# Solve Partial Differential Equation with LBFGS Method and Deep Learning

This example shows how to train a Physics Informed Neural Network (PINN) to numerically compute the solution of the Burger's equation by using the limited-memory BFGS (LBFGS) algorithm.

The Burger's equation is a partial differential equation (PDE) that arises in different areas of applied mathematics.

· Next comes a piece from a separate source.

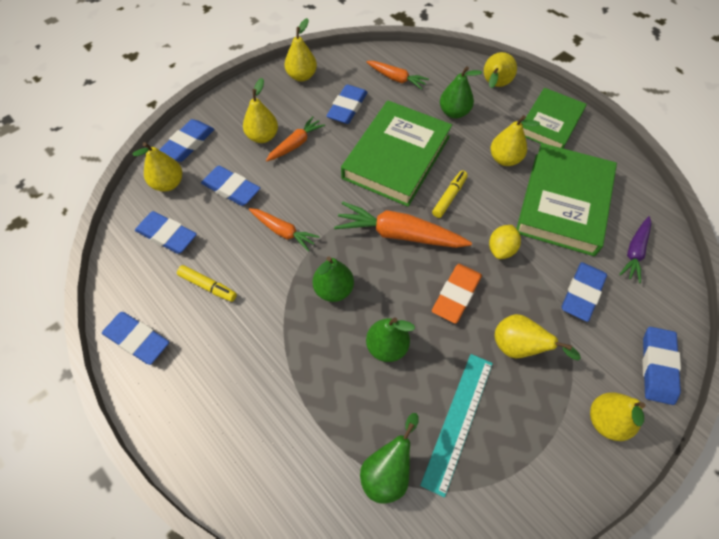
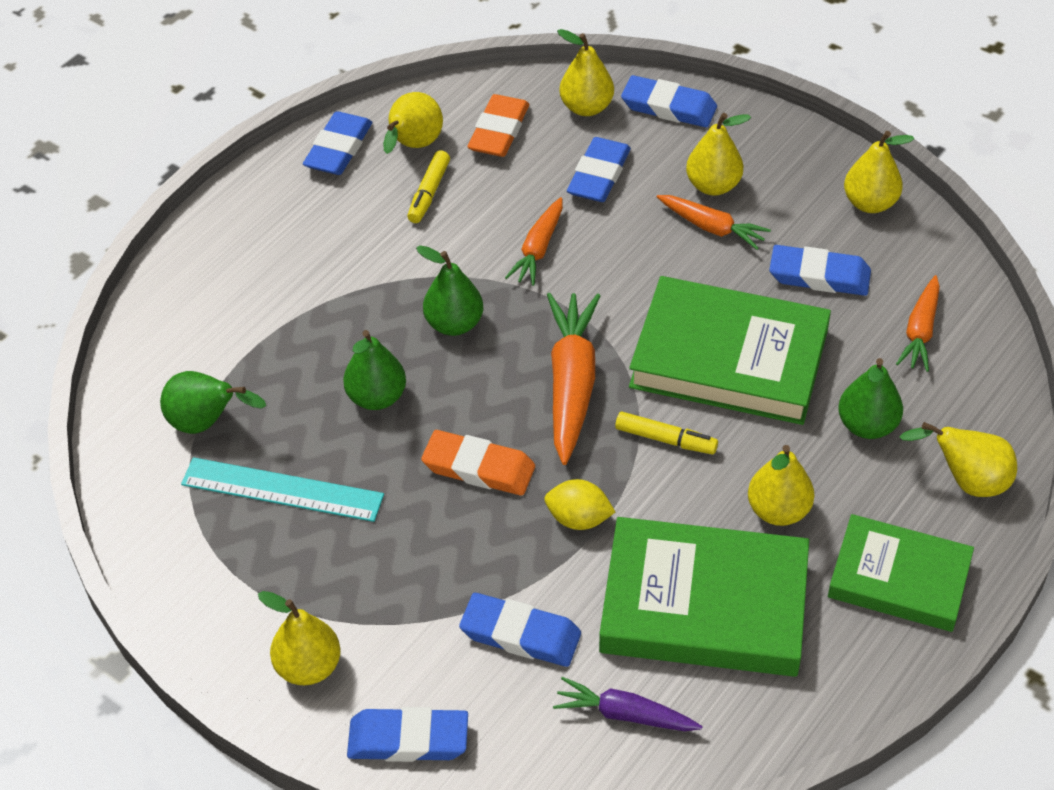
camera: 80 degrees right, 10 degrees down
(167, 235) = (499, 131): blue eraser -> orange eraser
(519, 347) = (406, 553): yellow pear -> yellow pear (413, 146)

In particular, fluid mechanics, nonlinear acoustics, gas dynamics, and traffic flows.

Given the computational domain$\left[-1,1\right]×\left[0,1\right]$, this examples uses a physics informed neural network (PINN) [1] and trains a multilayer perceptron neural network that takes samples $\left(x,t\right)$ as input, where $x\in \left[-1,1\right]$ is the spatial variable, and $t\in \left[0,1\right]$ is the time variable, and returns $u\left(x,t\right)$, where u is the solution of the Burger's equation:

`$\frac{\partial u}{\partial t}+u\frac{\partial u}{\partial x}-\frac{0.01}{\pi }\frac{{\partial }^{2}u}{\partial {x}^{2}}=0,$`

with $u\left(x,t=0\right)=-sin\left(\pi x\right)$as the initial condition, and $u\left(x=-1,t\right)=0$ and $u\left(x=1,t\right)=0$ as the boundary conditions.

Instead of training the network using the `trainNetwork` function, or using a custom training loop that updates parametes using `sgdmupdate` or similar functions, this example estimates the learnable parameters by using the `fmincon` function (requires Optimization Toolbox™). The `fmincon` function finds the minimum of constrained nonlinear multivariable functions.

The example trains the model by enforcing that given an input $\left(x,t\right)$, the output of the network $u\left(x,t\right)$ fulfills the Burger's equation, the boundary conditions, and the initial condition. To train the model, the exmaple uses the limited-memory BFGS (LBFGS) algorithm which is a quasi-Newton method that approximates the Broyden-Fletcher-Goldfarb-Shanno algorithm.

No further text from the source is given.